ATHENS – It was a reverse “Rudy” moment: Georgia seniors Houston Kessler, Brandon Young and Kenny Paul Geno walked into their coach’s office and had a request.
This is too important a game. Don’t start us.
“I threw them out,” Mark Fox said.
This was the same coach who started the seniors two years ago when No. 1 and unbeaten Kentucky was the senior night opponent. Of course Fox was going to start the against an unranked Auburn, despite his team being without its top scorer and clinging to NCAA hopes.
It helped that one of the seniors was J.J. Frazier. But even as he adds to his growing legend, the star guard did his part to once again not make it easy on his team.
After the game, which Georgia barely won 79-78, Frazier showed an awareness of his team’s precarious postseason fate when he said: “Hopefully this’ll be my last game at Stegeman.” (Georgia is a consensus “first four out” team right now, so if the season ended now Georgia fans would probably get one more chance to chant his name, in the third NIT home game of Frazier’s career.)
But if it was Frazier’s last home game, consider it almost ended this way: With an airball and then the worst turnover of his career. Frazier’s first words at his postgame media session: “I almost gave it away.” He said with a smile, because he could, but he did almost throw away his senior night, and potentially Georgia’s season. His ill-advised heave inside to Derek Ogbeide was picked off, allowing Auburn a chance to win the game.
“He loves playing so much he decided to throw the ball away with 15 seconds to go instead of making a good play so we could take him and out celebrate with the crowd,” Fox cracked. “He didn’t want to come off the court.”
But Auburn, needing just a two-pointer to win and given a timeout to think over the final 7.5 seconds, somehow only managed a long 3-point heave.

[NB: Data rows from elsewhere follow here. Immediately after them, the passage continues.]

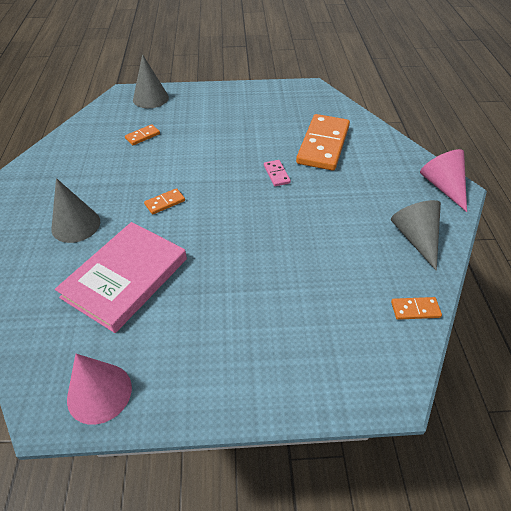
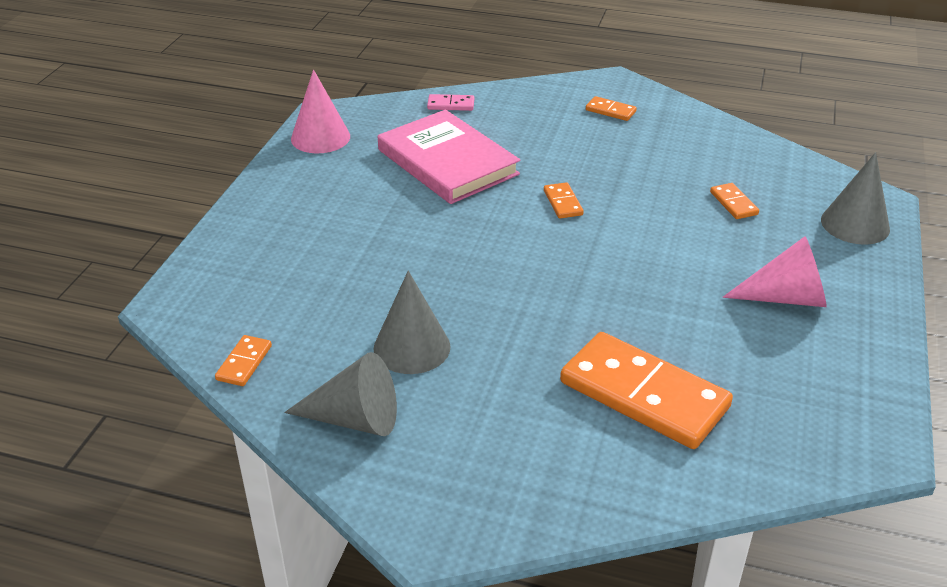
camera: 110 degrees right, 10 degrees down
(27, 203) = (610, 111): none -> orange domino
(76, 225) = (553, 138): grey cone -> grey cone (412, 347)
(276, 174) = (580, 315): pink domino -> pink domino (451, 105)
(443, 187) = (450, 516): pink cone -> pink cone (786, 297)

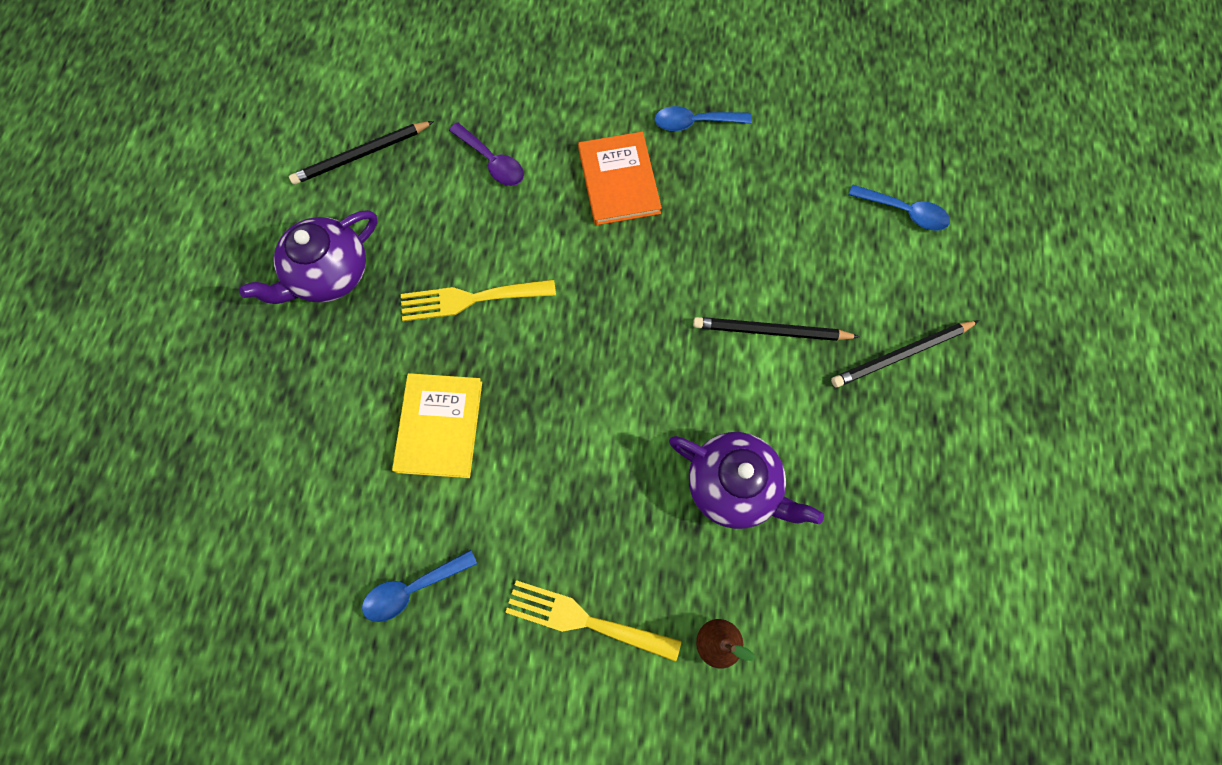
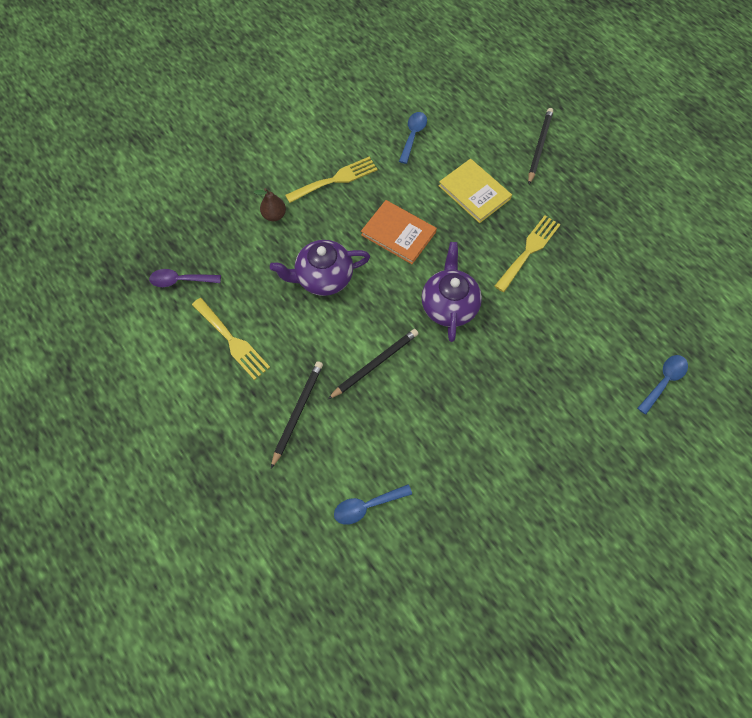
camera: 135 degrees right, 5 degrees down
(329, 274) = (601, 205): purple teapot -> purple teapot (449, 305)
(361, 155) = (667, 267): black pencil -> black pencil (539, 146)
(492, 161) = (607, 323): purple spoon -> purple spoon (180, 280)
(619, 181) = (535, 373): orange book -> orange book (398, 233)
(694, 123) = (537, 450): blue spoon -> blue spoon (663, 381)
(913, 504) = (232, 341): none -> yellow fork

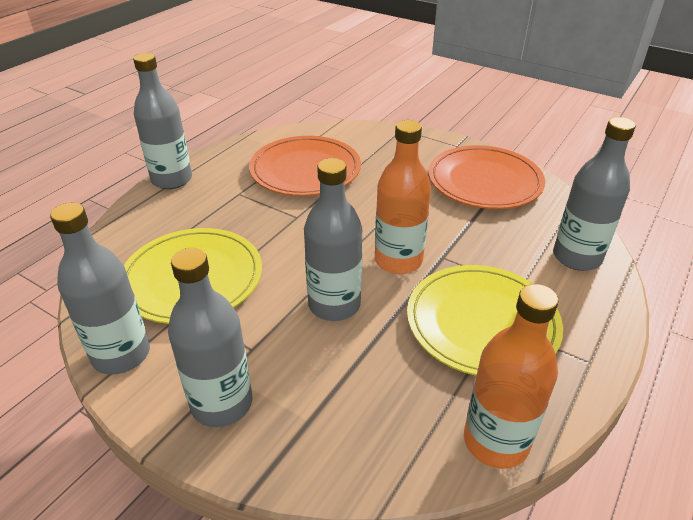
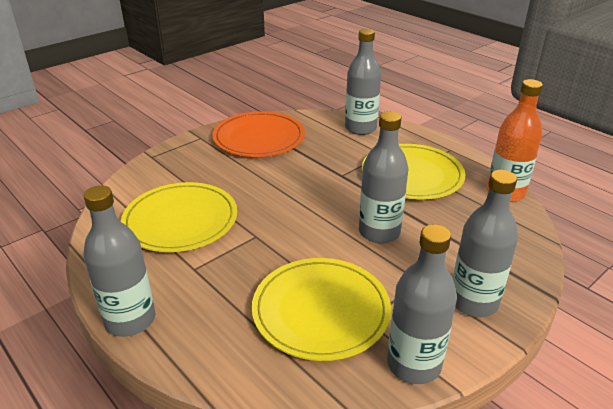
camera: 75 degrees left, 5 degrees down
(305, 170) = (180, 220): orange plate -> yellow plate
(398, 260) = (338, 194): orange bottle -> none

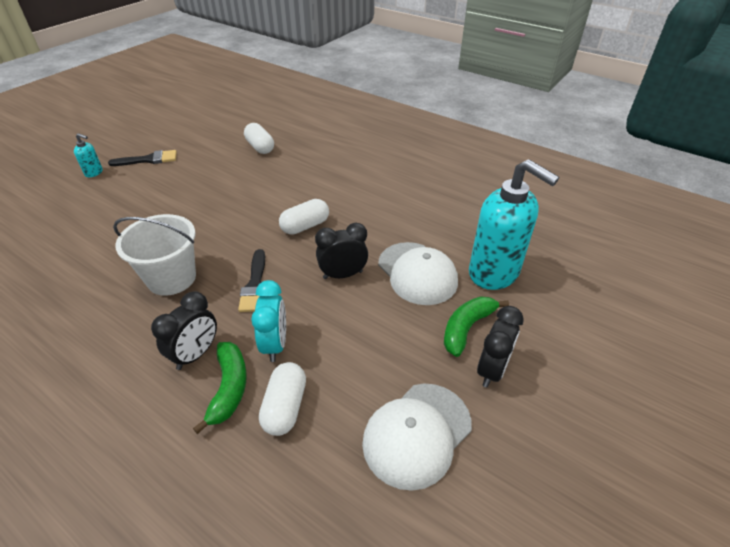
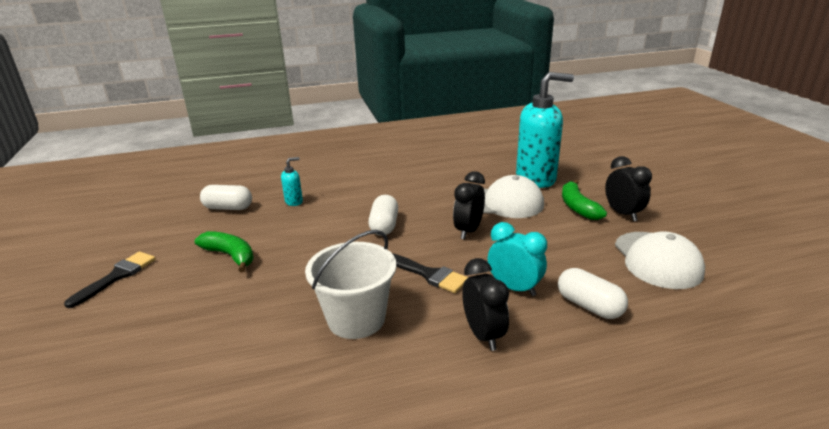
camera: 50 degrees left, 15 degrees down
(94, 173) = (62, 324): turquoise soap dispenser -> turquoise soap dispenser (294, 202)
(229, 388) = (544, 328): green banana -> green banana (230, 256)

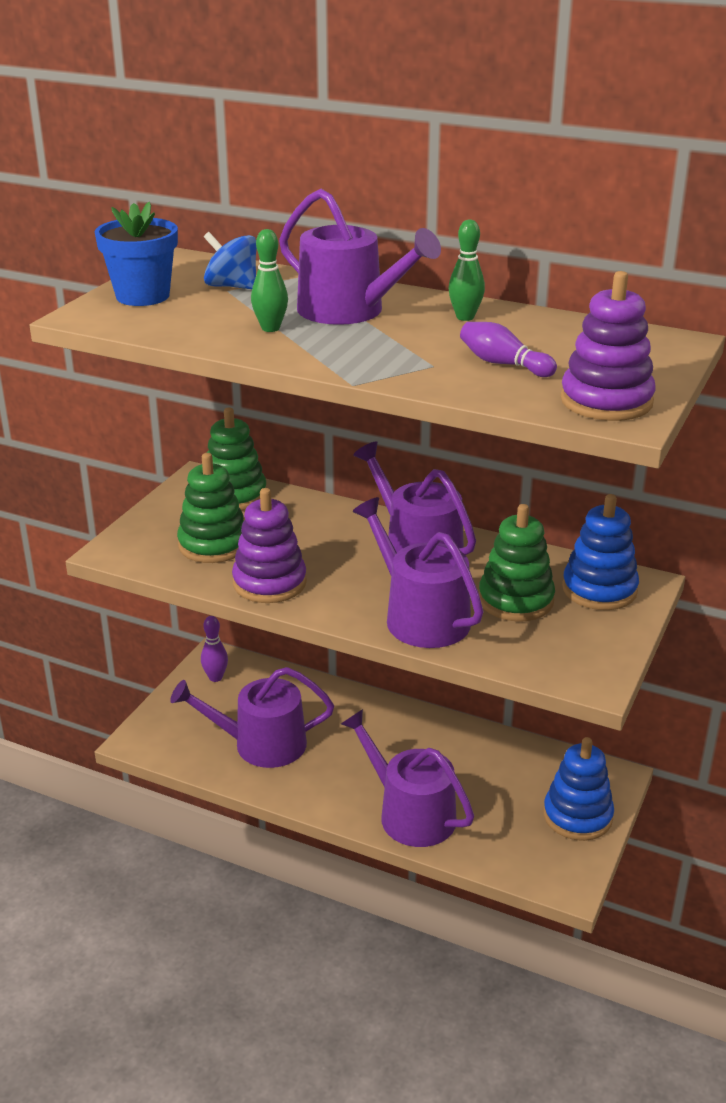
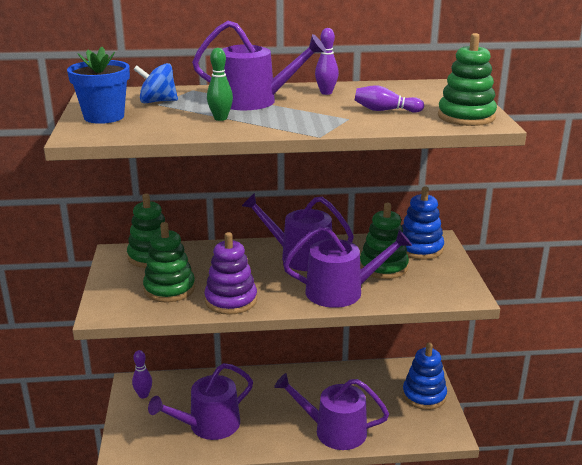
camera: 30 degrees left, 5 degrees down
(420, 616) = (341, 291): purple watering can -> purple watering can turned 150 degrees clockwise
(465, 317) = (326, 93): green bowling pin -> purple bowling pin
(606, 401) = (466, 117): purple stacking toy -> green stacking toy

Of course the Tigers had been making 3s all night, so maybe it was their best shot. Anyway, it missed, and Georgia for the second straight game escaped with a win it should have gotten more easily.
About that: You are what your record says you are, and Georgia is 18-12, and 9-8 in the SEC. Close wins over Auburn, LSU and Texas? Not impressive, sure, but they count as wins – unlike those well-played but close losses to Kentucky (twice) and Florida. Those offset.
Oh, but then there’s also the one-point loss at Texas A&M after the clock malfunction. And a two-point loss at South Carolina.
“I don’t know if it’s the breaks or not. Might be,” Fox said, before smiling: “If it is, we’re still owed a few.”
If anything, the Bulldogs are changing the narrative of their season from disappointing to resilient. They’re now 3-0 without Yante Maten, and nearly beat Kentucky after losing him 95 seconds into that game. This Auburn game was another example of not folding.
Georgia found itself down 28-12. It had committed seven turnovers. It looked terrible, and was in danger of being boat-raced off the court on senior night.
Then Frazier got going. He would finish with 31 points, as well as five assists, highlighted by great drives and pass-outs to freshman Tyree Crump, who drained two 3s on those plays.
“Our team without Yante, we’re just glueing it together. But J.J.’s our super-glue,” Fox said. “He just refuses to let us get beat, and I love that kid.”
When it was over, Frazier kissed the halfcourt logo. Georgia’s hopes for an NCAA bid still seem uphill, probably needing two more wins, which would require either a win at Arkansas on Saturday or reaching the SEC semifinals. That’s going to be tough unless Maten rips the brace off his knee soon.
But Frazier is a confident kid, and as he knealt down and puckered up to the G on Wednesday night, he acted like somebody saying goodbye.
“I’m glad we went out with a win,” he said. “I can’t say how much of this university, this fan base, that’s still behind me, through ups and downs have rolled with me, and put my heart and soul into this school.”